Achieving that goal would mean eliminating waste and cutting carbon emissions in order to reach a zero-waste facility.
Jacob Golding, director of sustainability, said the goal of the program was to “reduce, recycle or compost 90 percent of the waste generated at Folsom Field this year.”
Educating and alerting the fans at Folsom on how to dispose of waste properly is a key ingredient in achieving that goal.
“The volunteers at each station have been talking about zero-waste and what the entire campus has been doing, not just Folsom,” Golding said. “We’ve also gone up to the suites and told them about the changes this year and how they can help.”
Volunteers for the program said fans only need to make a small effort to contribute to the cause.
“Our main job here is really just to educate people as to what goes where,” said Allison Hart, a Ralphie’s Green Stampede volunteer. “It’s really just a learning thing and being the first year, people can get a little confused or just apathetic about the whole process.

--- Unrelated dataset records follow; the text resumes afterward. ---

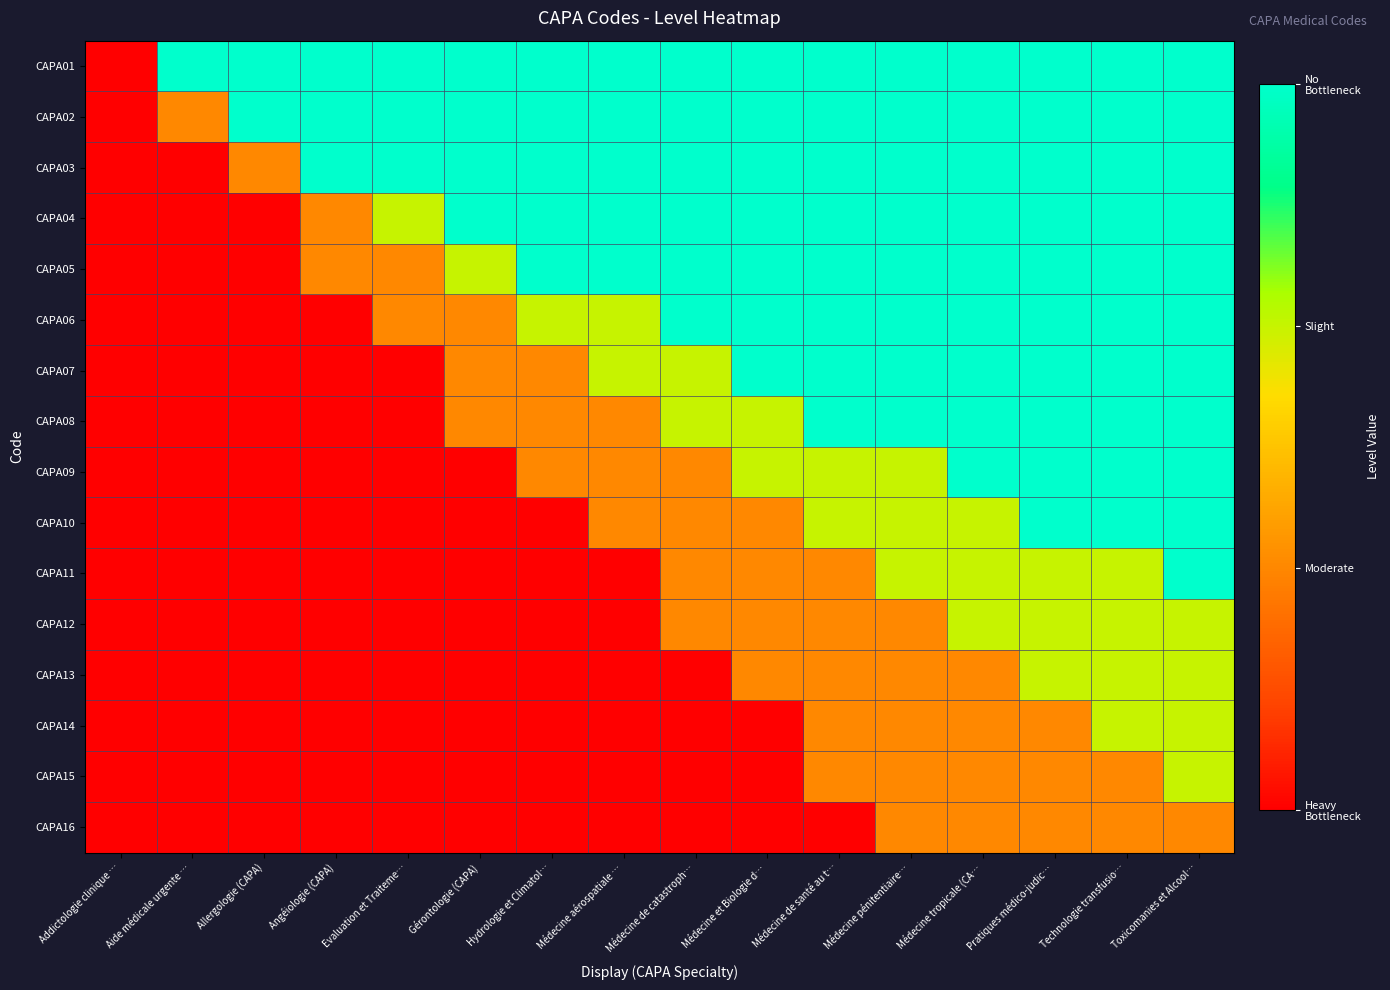

How many distinct data groups are displayed?

16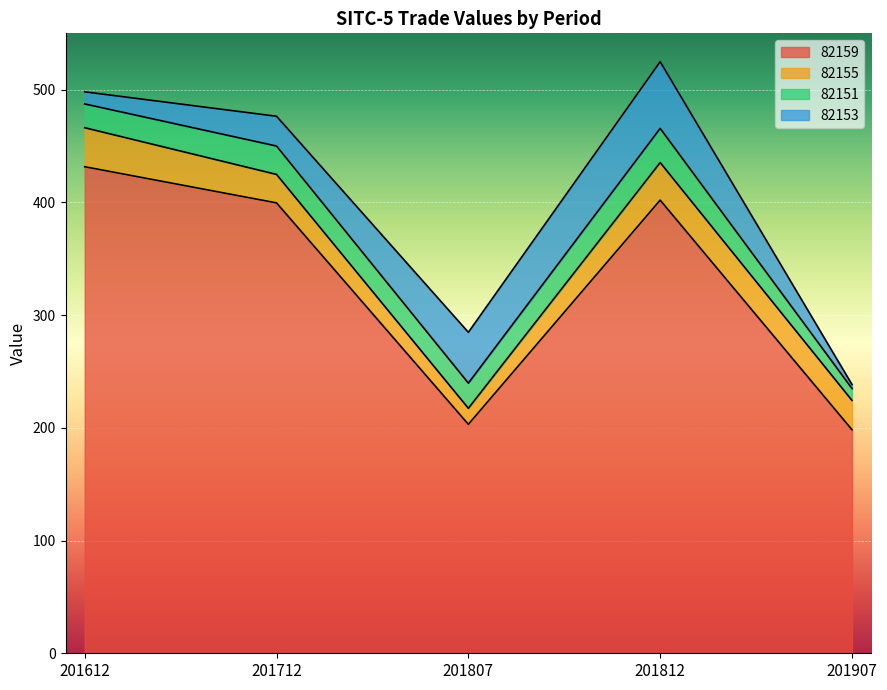

Reading left to right, extract all data points from this chart.

82159: 431.7	399.6	203.1	402.0	198.3
82155: 34.6	25.2	14.2	33.3	26.0
82151: 21.1	25.2	22.3	30.3	10.6
82153: 10.7	26.4	45.1	59.2	3.5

They want to just toss their waste in the trash, but it really does make a difference recycling and composting.”
Many students and fans seemed ready and eager to get into the act as well.
“I’ve always wondered why these features weren’t available at CU games before, especially with how forward thinking and green the rest of the university is,” junior business major Collin Mitchell said. “After I saw the bins outside entering the stadium, I picked up three bottles on my way out and put them in the recycling.”
Thomas Lightbody, a member of the ROTC, which is responsible for post-game clean up, said he also hoped that the movement would take hold and students would participate.
“Last year, it took us anywhere between two and three hours to clean up the entire stadium with around 170 people, and I can’t even begin to tell you how much uneaten or half-eaten food we’d come across that we’d just have to throw away,” Lightbody said. “Hopefully, the composting will be used to full effect and it’ll save us some time as well.”
CU’s dream of zero waste is quickly becoming a reality with these new actions, and according to Ralphie’s Green Stampede, soon it will be possible to invest in local-carbon-reduction projects to match the energy used to power the stadium, for team travel and other use.